We found differences in the distribution of virulence genes between CC5 and CC8. For example, CC5 has a much larger number of enterotoxin genes compared to CC8. Enterotoxins are proteins secreted by primarily by Staphylococcus spp. that target intestinal tissues and are commonly associated with food poisoning and toxic shock syndrome [51]. Among these enterotoxin-encoding genes, we detected seg, sei, sem, sen, seo and seu in every CC5 genome with very few found in CC8 genomes. Other genes such as sed, sej and ser were also found more frequently in CC5 (46/89, 49/89 and 48/89 genomes, respectively). In contrast, the enterotoxin genes sek and seq were more common in CC8 (48/76 genomes for both). The gene splE, which encodes a serine protease [52], was also common in CC8 (71/76 genomes). The Panton-Valentine leukocidin (PVL) genes lukF and lukS were frequently associated with CC8 (48/76 and 47/76 genomes, respectively).
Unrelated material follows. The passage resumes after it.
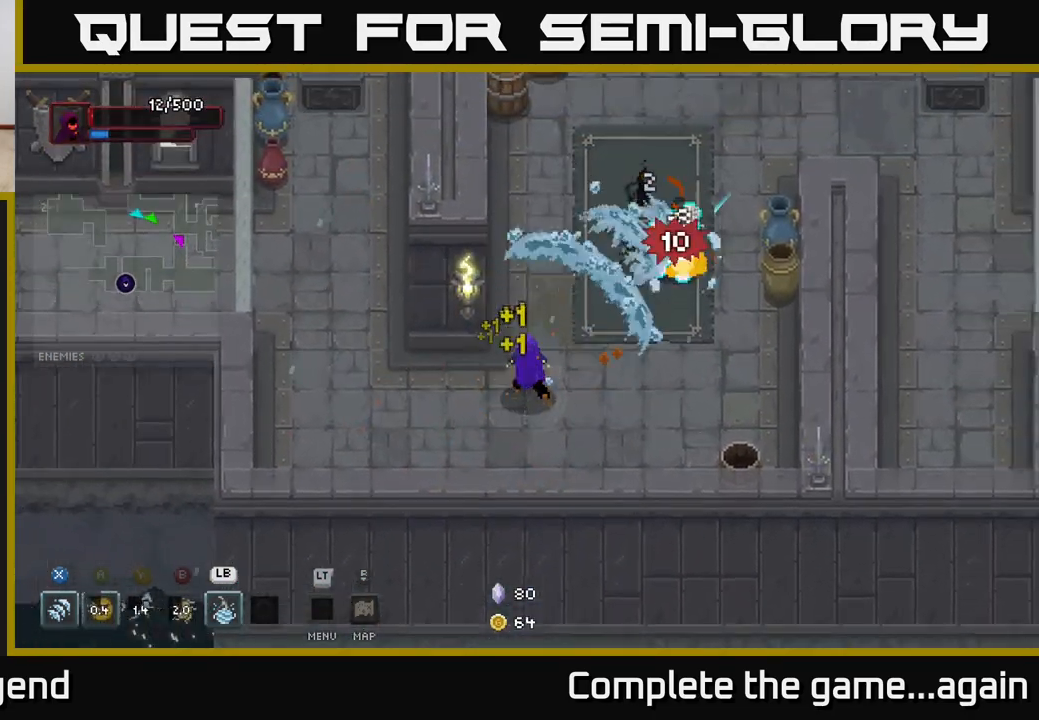
{"buttons": ["X"], "left_stick": "up-right", "right_stick": "center", "events": [[17, "X", "up"], [233, "X", "down"]]}
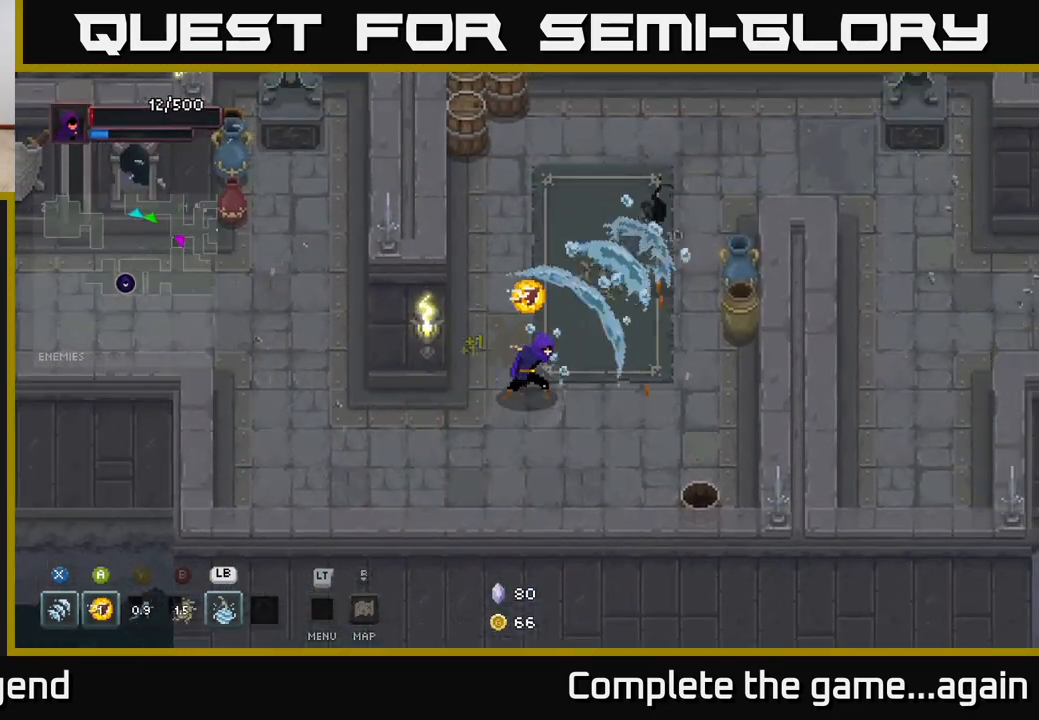
{"buttons": ["X"], "left_stick": "up-right", "right_stick": "center", "events": [[33, "X", "up"], [233, "left_stick", "right"], [383, "X", "down"], [433, "left_stick", "up-right"]]}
The prophage-encoded PVL produces a pore-forming toxin capable of killing neutrophils, monocytes and macrophages and is closely linked to severe S. aureus infections [53]. We also detected the arginine catabolic mobile element genomic island that can enhance the growth and survival of S. aureus [54] in 47/76 genomes in CC8.

Among the other sequence clusters, one notable finding is the presence of the gene that encodes the superantigen toxic-shock syndrome toxin-1 (TSST-1) among 39/43 or 90.70% of the genomes in ST30. TSST-1 activates T-cells, which results to the induction of a cytokine storm and can become fatal [55].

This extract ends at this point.